Simon Werrett: "Joseph Banks and the Social Technologies of Imperial Knowledge"
- Date: –15:00
- Location: Engelska parken - The Rausing Room
- Organiser: Department of History of Science and Ideas
- Contact person: H. Otto Sibum
Office for History of Science Seminar
Simon Werrett, UCL London: "Joseph Banks and the Social Technologies of Imperial Knowledge"

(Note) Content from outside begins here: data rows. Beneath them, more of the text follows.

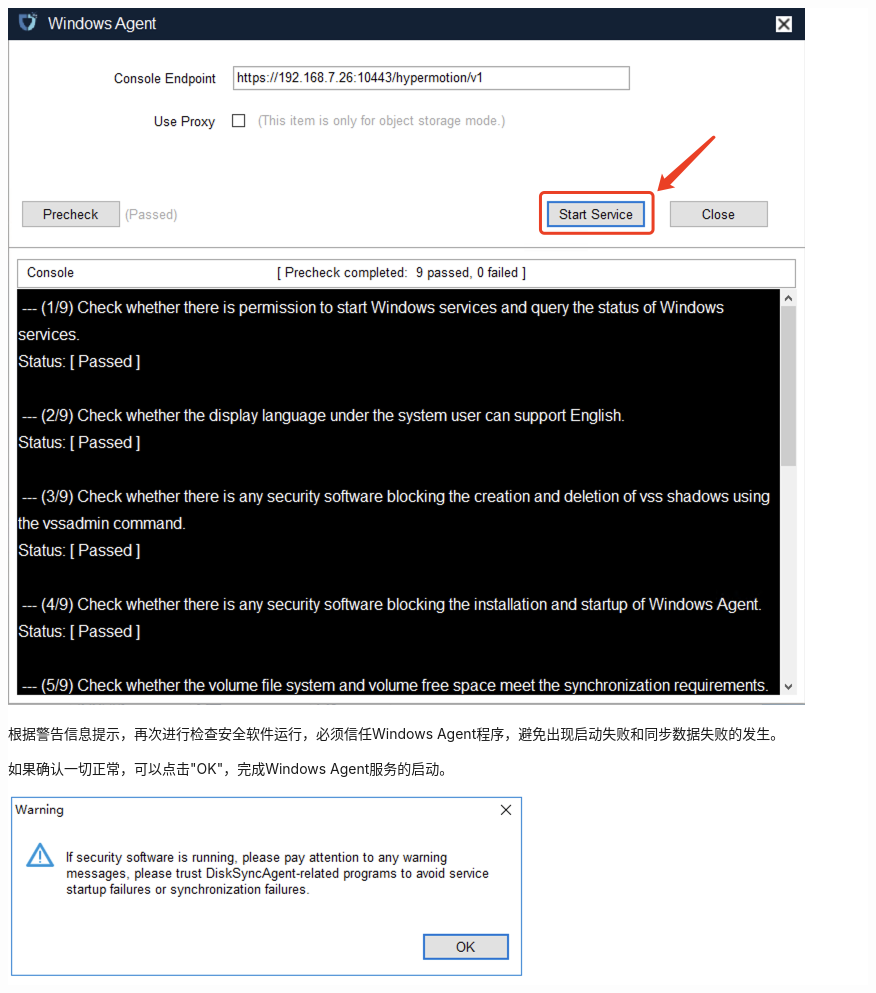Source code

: ![](./images/productionsiteconfiguration-sourceagent-14.png)

根据警告信息提示，再次进行检查安全软件运行，必须信任Windows Agent程序，避免出现启动失败和同步数据失败的发生。

如果确认一切正常，可以点击"OK"，完成Windows Agent服务的启动。

![](./images/productionsiteconfiguration-sourceagent-15.png)
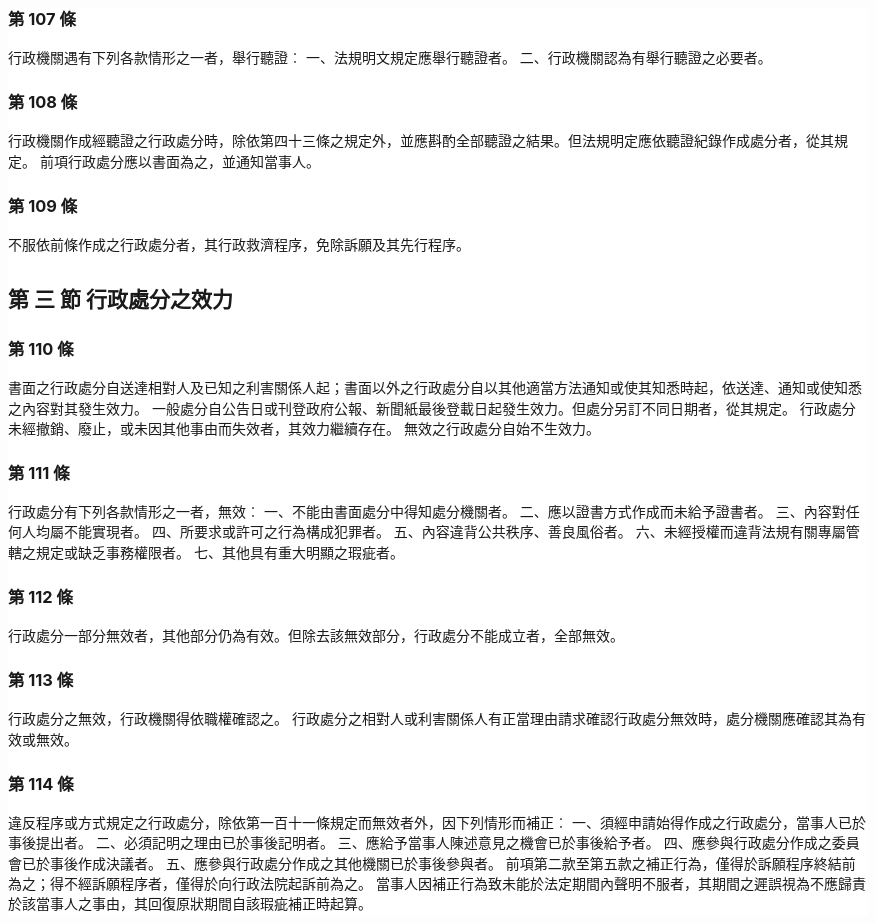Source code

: ### 第 107 條

行政機關遇有下列各款情形之一者，舉行聽證︰
一、法規明文規定應舉行聽證者。
二、行政機關認為有舉行聽證之必要者。

### 第 108 條

行政機關作成經聽證之行政處分時，除依第四十三條之規定外，並應斟酌全部聽證之結果。但法規明定應依聽證紀錄作成處分者，從其規定。
前項行政處分應以書面為之，並通知當事人。

### 第 109 條

不服依前條作成之行政處分者，其行政救濟程序，免除訴願及其先行程序。

##       第 三 節 行政處分之效力

### 第 110 條

書面之行政處分自送達相對人及已知之利害關係人起；書面以外之行政處分自以其他適當方法通知或使其知悉時起，依送達、通知或使知悉之內容對其發生效力。
一般處分自公告日或刊登政府公報、新聞紙最後登載日起發生效力。但處分另訂不同日期者，從其規定。
行政處分未經撤銷、廢止，或未因其他事由而失效者，其效力繼續存在。
無效之行政處分自始不生效力。

### 第 111 條

行政處分有下列各款情形之一者，無效︰
一、不能由書面處分中得知處分機關者。
二、應以證書方式作成而未給予證書者。
三、內容對任何人均屬不能實現者。
四、所要求或許可之行為構成犯罪者。
五、內容違背公共秩序、善良風俗者。
六、未經授權而違背法規有關專屬管轄之規定或缺乏事務權限者。
七、其他具有重大明顯之瑕疵者。

### 第 112 條

行政處分一部分無效者，其他部分仍為有效。但除去該無效部分，行政處分不能成立者，全部無效。

### 第 113 條

行政處分之無效，行政機關得依職權確認之。
行政處分之相對人或利害關係人有正當理由請求確認行政處分無效時，處分機關應確認其為有效或無效。

### 第 114 條

違反程序或方式規定之行政處分，除依第一百十一條規定而無效者外，因下列情形而補正︰
一、須經申請始得作成之行政處分，當事人已於事後提出者。
二、必須記明之理由已於事後記明者。
三、應給予當事人陳述意見之機會已於事後給予者。
四、應參與行政處分作成之委員會已於事後作成決議者。
五、應參與行政處分作成之其他機關已於事後參與者。
前項第二款至第五款之補正行為，僅得於訴願程序終結前為之；得不經訴願程序者，僅得於向行政法院起訴前為之。
當事人因補正行為致未能於法定期間內聲明不服者，其期間之遲誤視為不應歸責於該當事人之事由，其回復原狀期間自該瑕疵補正時起算。
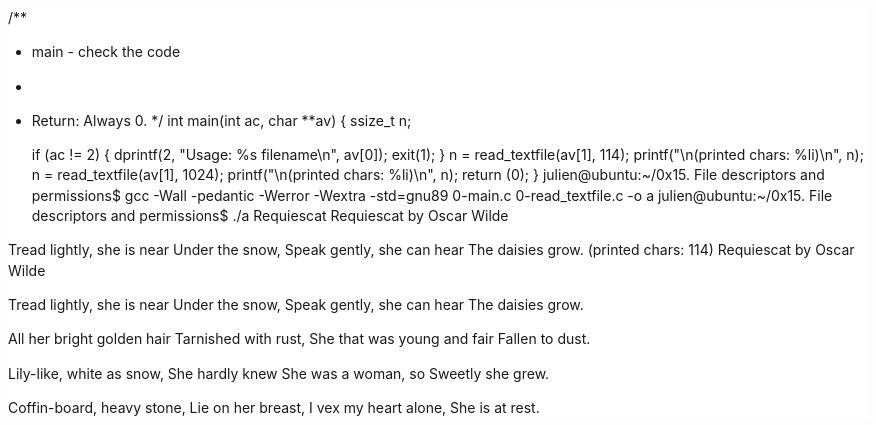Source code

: /**
 * main - check the code
 *
 * Return: Always 0.
 */
int main(int ac, char **av)
{
    ssize_t n;

    if (ac != 2)
    {
        dprintf(2, "Usage: %s filename\n", av[0]);
        exit(1);
    }
    n = read_textfile(av[1], 114);
    printf("\n(printed chars: %li)\n", n);
    n = read_textfile(av[1], 1024);
    printf("\n(printed chars: %li)\n", n);
    return (0);
}
julien@ubuntu:~/0x15. File descriptors and permissions$ gcc -Wall -pedantic -Werror -Wextra -std=gnu89 0-main.c 0-read_textfile.c -o a
julien@ubuntu:~/0x15. File descriptors and permissions$ ./a Requiescat
Requiescat
by Oscar Wilde

Tread lightly, she is near
Under the snow,
Speak gently, she can hear
The daisies grow.
(printed chars: 114)
Requiescat
by Oscar Wilde

Tread lightly, she is near
Under the snow,
Speak gently, she can hear
The daisies grow.

All her bright golden hair
Tarnished with rust,
She that was young and fair
Fallen to dust.

Lily-like, white as snow,
She hardly knew
She was a woman, so
Sweetly she grew.

Coffin-board, heavy stone,
Lie on her breast,
I vex my heart alone,
She is at rest.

The naturalist Joseph Banks has been identified as one of the most prominent “centers of calculation” in the age of Georgian science. From his home in Soho Square, London, Banks presided over a “Banksian empire” of institutions, scholars, and explorers who traversed the globe in search of new scientific knowledge and specimens. This picture of Banks has been challenged recently by a number of scholars involved with an AHRC-funded project to reassess Bank’s career. In this paper, I shall survey some of these new perspectives on Banks and suggest that while Banks undoubtedly presided over numerous influential institutions, he was less a global agent with an imperial agenda for science than a expert facilitator or connector, whose access to a multitude of communities interested in his patronage, collections, and knowledge enabled him to recommend collaborators and supporters for a great diversity of projects. Banks depended, furthermore, on a host of material technologies, paper tools, and an assortment of male and female experts and networks to enable these projects. Georgian science, then, appears less as an emerging imperial bureacracy of science than a loosely-configured but evidently effective social technology for making global knowledge.